I didn’t stay here, so I can’t speak from personal experience, but I know many who did and loved it. It’s the “party hostel” in Antigua, so keep that in mind. From what I understand, those that want a quieter atmosphere stay at Three Monkeys and those that want to get a little crazy stay at Tropicana. Party on, friends!
The Terrace Hostel
I stayed here my first night in Antigua when I arrived from El Tunco, and it served its purpose. The rooftop bar is the real winner of this place with one of the best views of the city, and you get a free shot when you arrive. For me, it was noisy when I was trying to sleep and overall felt a little cramped. They do have free breakfast though, and it’s right next to Plaza Mayor.
Doozy Koala Hostel
This new, still under construction hostel was built by Australians (because the name doesn’t give it away) and tends to be where the Aussies flock. I only walked through this hostel to meet a friend, but many people who stayed there loved it.
Some Things To Do
Shop the Antigua Market
I think I’ve said this a million times: I love a good market, and Antigua has a great one. Spend a morning, afternoon, or an entire day wandering through the rows and rows of produce, handicrafts, and various odds and ends. Be sure to bargain with the merchants because they’re going to try to charge you at least double for whatever you buy.
Hike a Volcano
Volcanoes are part of Antigua’s impressive backdrop, and hiking one of them is my favorite way to experience the surrounding nature while getting some exercise and beautiful view. There are two main hikes that most people choose to do; pick your poison, be prepared, and have fun.
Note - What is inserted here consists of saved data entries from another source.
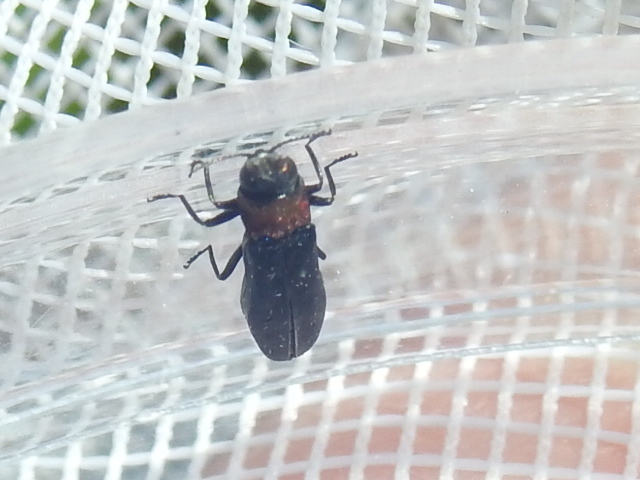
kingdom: Animalia
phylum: Arthropoda
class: Insecta
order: Coleoptera
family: Buprestidae
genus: Agrilus
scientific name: Agrilus ruficollis
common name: Red-necked cane borer beetle
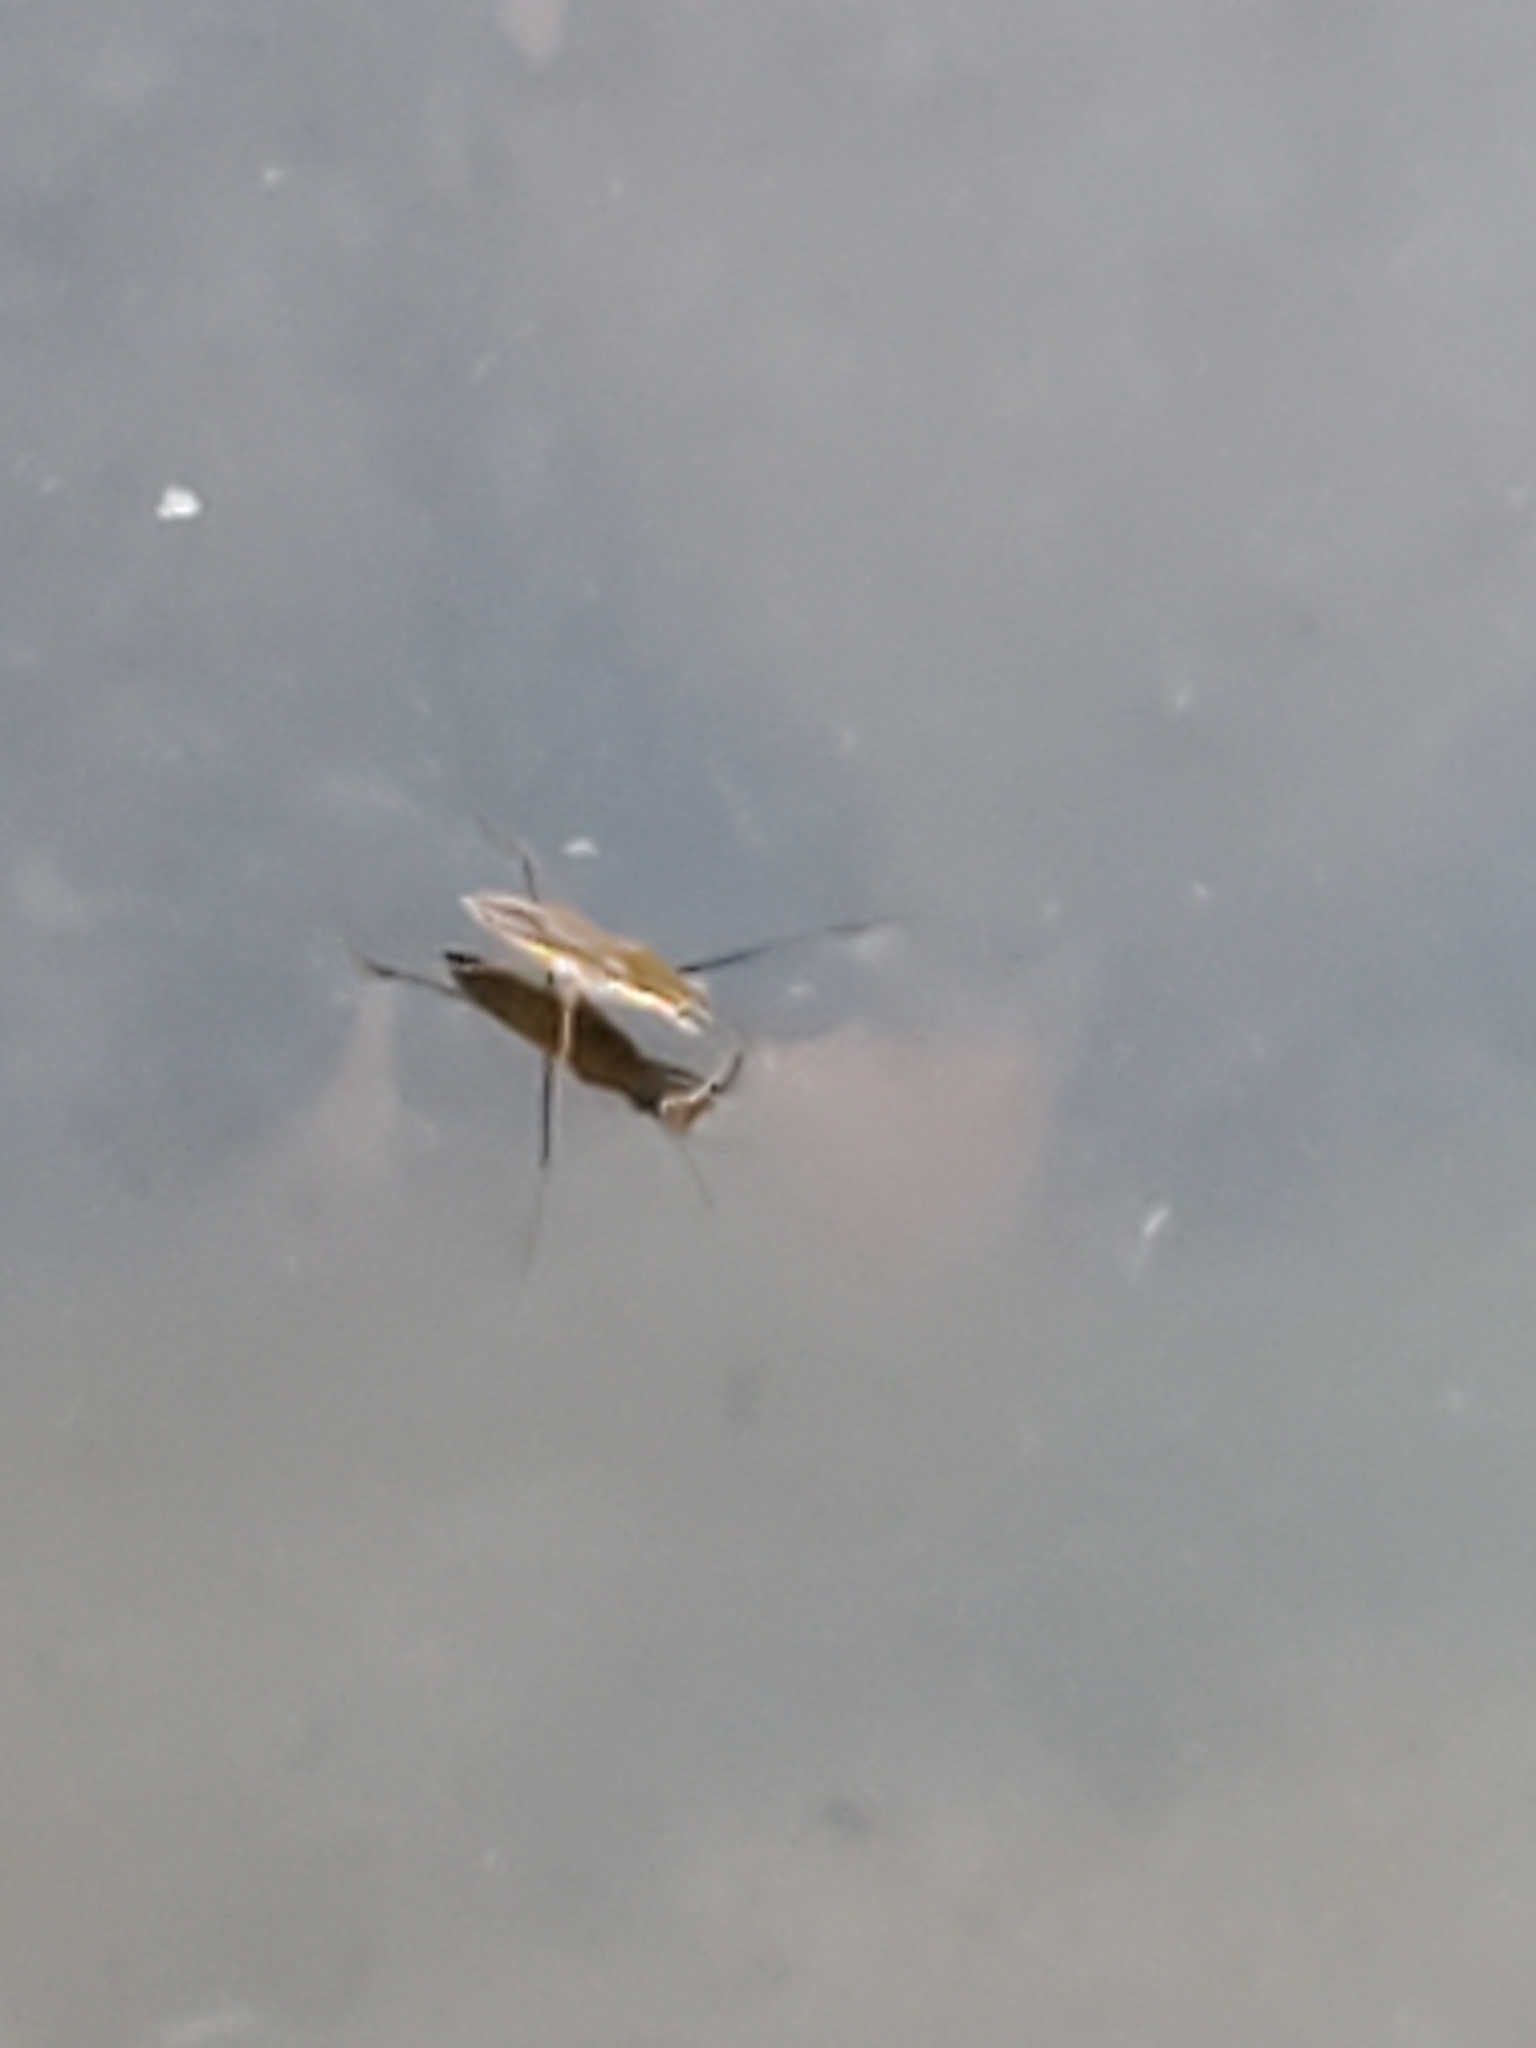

This is the volcano I decided to hike. If you go with a tour, it’s a two-day, one-night hike with the opportunity to see Fuego, the neighboring volcano erupt. It was… an experience, to say the least. Read more about my it here.
This is the easier, shorter hike of the two, done in the morning or afternoon. If you do this hike during the rainy season (May through October), I’d recommend going in the morning as it tends to be rainy and foggy in the afternoon.
Take in the View
Overlooking Antigua is a giant cross that you can walk up to for a great view of the city. Depending on where you’re staying, it should only take about 15-20 minutes to get there. I’d recommend getting coffee and a pastry in the morning and walking up to enjoy your treats. Mornings tend to be less crowded and can offer clearer views.
See the McDonald’s
I know. This is weird. Somebody told me to do it, so I did. I won’t give it away, but you should just go there. Ask a local or your hostel how to get there. You don’t have to eat, but go see it – so faaaaancy!
Drink Delicious Coffee
Antigua, and Guatemala in general, both have great coffee, and I suggest you grab a cup and indulge. A few of my favorite places include:
- El Refugio – This is my favorite place. It’s cute and quiet with delicious pastries, coffee, and strong wifi. I came here often to work.
- Fat Cat Coffee – A friend told me this was his favorite place in Central America for coffee. So there’s that. It’s close to Plaza Mayor and offers more food options than El Refugio.
- Bella Visa Coffee – Big, spacious, beautiful, (expensive), with a great view of Antigua, Bella Vista is another place to enjoy an afternoon treat, read your book or do some work.
One morning, I woke up early, grabbed my camera and coffee, and roamed the city. It was one of my favorite days in Antigua. Walking from street to street, place to place, I fell in love with it that much more and was able to appreciate the beautiful details.
I think the most important key to falling in love with this city is to simply explore and don’t miss what it has to offer. Be open to what’s there and connect with locals and local expats who’ve made Antigua their home – you’ll easily realize why.
Have you visited Antigua, Guatemala? What are your can’t miss things to do and see in the city? I’d love to hear!